Replicate data asynchronously to one or more read replica clusters

In addition to the core distributed consensus based replication, DocDB extends Raft to add read replicas (aka observer nodes) that do not participate in writes but get a timeline consistent copy of the data in an asynchronous manner.

Read Replicas are a read-only extension to the primary data in the cluster. With read replicas, the primary data of the cluster is deployed across multiple zones in one region, or across nearby regions. Read replicas do not add to the write latencies since the write does not synchronously replicate data to them - the data gets replicated to read replicas asynchronously.

Nodes in remote data centers can thus be added in "read-only" mode. This is primarily for cases where latency of doing a distributed consensus-based write is not tolerable for some workloads.

Replication factor

Every universe contains a primary data cluster, and one or more read replica clusters.

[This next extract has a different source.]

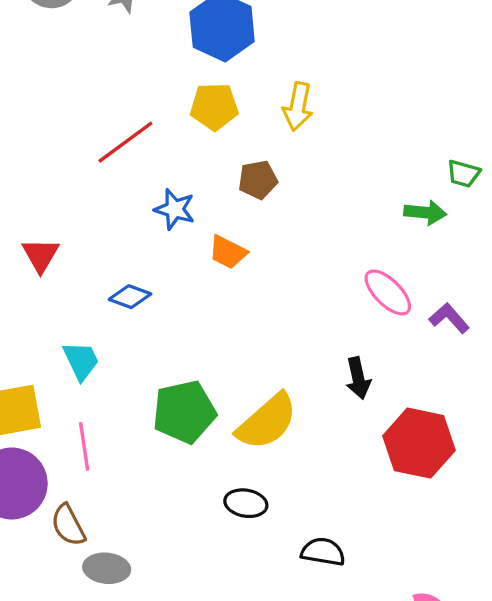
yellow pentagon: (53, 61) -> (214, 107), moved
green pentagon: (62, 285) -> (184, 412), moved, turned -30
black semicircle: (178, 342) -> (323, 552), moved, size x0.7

Thus, each read replica cluster can independently have its own replication factor.


The replication factor of a read replica cluster can be an even number as well. For example, a read replica cluster with a replication factor of 2 is perfectly valid. This is the case because read replicas do not participate in Raft consensus operation, and therefore an odd number of replicas is not required for correctness.

Writing to read replicas

An application can send write requests to read replicas, but these write requests get internally redirected to the source of truth. This is because the read replicas are aware of the topology of the cluster.

Schema changes

Since read replicas are a Raft replication level extension, the schema changes will transparently apply to these replicas. There is no need to execute DDL operations separately on the read replica cluster.

Read replicas vs eventual consistency

This read-only node (or timeline-consistent node) is still strictly better than eventual consistency, because with the latter the application's view of the data can move back and forth in time and is hard to program to.